VEGAN | GLUTEN-FREE | DAIRY-FREE | IQS | JERF | LOW-FRUCTOSE
Anyone else find they open the fridge door a few too many times & can’t work out what to prepare? I am spending so much time at home with a 9 week old who can’t yet wear suncream, which means we are spending most of the day indoors.
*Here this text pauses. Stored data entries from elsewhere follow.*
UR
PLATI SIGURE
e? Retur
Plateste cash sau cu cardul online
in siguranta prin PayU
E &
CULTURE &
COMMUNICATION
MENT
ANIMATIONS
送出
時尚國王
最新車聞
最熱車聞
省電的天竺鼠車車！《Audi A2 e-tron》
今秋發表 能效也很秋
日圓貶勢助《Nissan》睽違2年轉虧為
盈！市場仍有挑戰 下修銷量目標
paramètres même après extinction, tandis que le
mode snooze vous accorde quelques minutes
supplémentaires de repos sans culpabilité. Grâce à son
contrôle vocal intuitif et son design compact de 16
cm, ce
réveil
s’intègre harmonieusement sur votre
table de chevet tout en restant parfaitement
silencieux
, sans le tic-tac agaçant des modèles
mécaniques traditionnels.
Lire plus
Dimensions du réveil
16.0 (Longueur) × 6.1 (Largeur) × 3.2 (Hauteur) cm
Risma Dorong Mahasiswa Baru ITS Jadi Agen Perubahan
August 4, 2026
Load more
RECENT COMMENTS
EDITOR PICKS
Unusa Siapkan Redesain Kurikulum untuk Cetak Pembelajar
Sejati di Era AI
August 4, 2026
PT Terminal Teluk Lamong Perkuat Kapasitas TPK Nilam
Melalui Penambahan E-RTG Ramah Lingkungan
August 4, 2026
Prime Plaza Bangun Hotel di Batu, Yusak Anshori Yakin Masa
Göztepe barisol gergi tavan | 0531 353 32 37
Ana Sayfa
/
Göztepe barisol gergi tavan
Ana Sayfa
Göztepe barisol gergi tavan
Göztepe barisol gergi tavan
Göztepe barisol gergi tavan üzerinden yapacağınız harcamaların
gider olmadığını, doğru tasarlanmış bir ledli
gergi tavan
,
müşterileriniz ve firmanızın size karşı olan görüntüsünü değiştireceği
1 large zucchini, spiralised into noodles
Handful of mushrooms
1/2 cup frozen baby peas
1 tbspn chopped parsley
6 olives
1 tspn nutritional yeast (or Parmesan for non-vegans)
1 tspn chilli flakes
1 tspn paprika
1 wedge lemon
METHOD
- Spiralise one zucchini. If you don’t have a spiraliser, just use a vegetable peeler to make thin ribbons lengthways
- Throw zucchini in frying pan with a drizzle of olive oil, nutritional yeast, paprika & chilli – stir constantly for about 2 minutes
- Tip zoodles into a bowl, add a touch more olive oil & throw in mushrooms. Stir constantly until they have a good browned look, add on Parsley at last moment. Tip into bowl
- Add about 2 tablespoons water to same frying pan. Throw in peas & cook for 1 minute.
- Pop olives on. No such thing as too many. Squeeze over a wedge of lemon. Sprinkle over some more chilli flakes to your taste.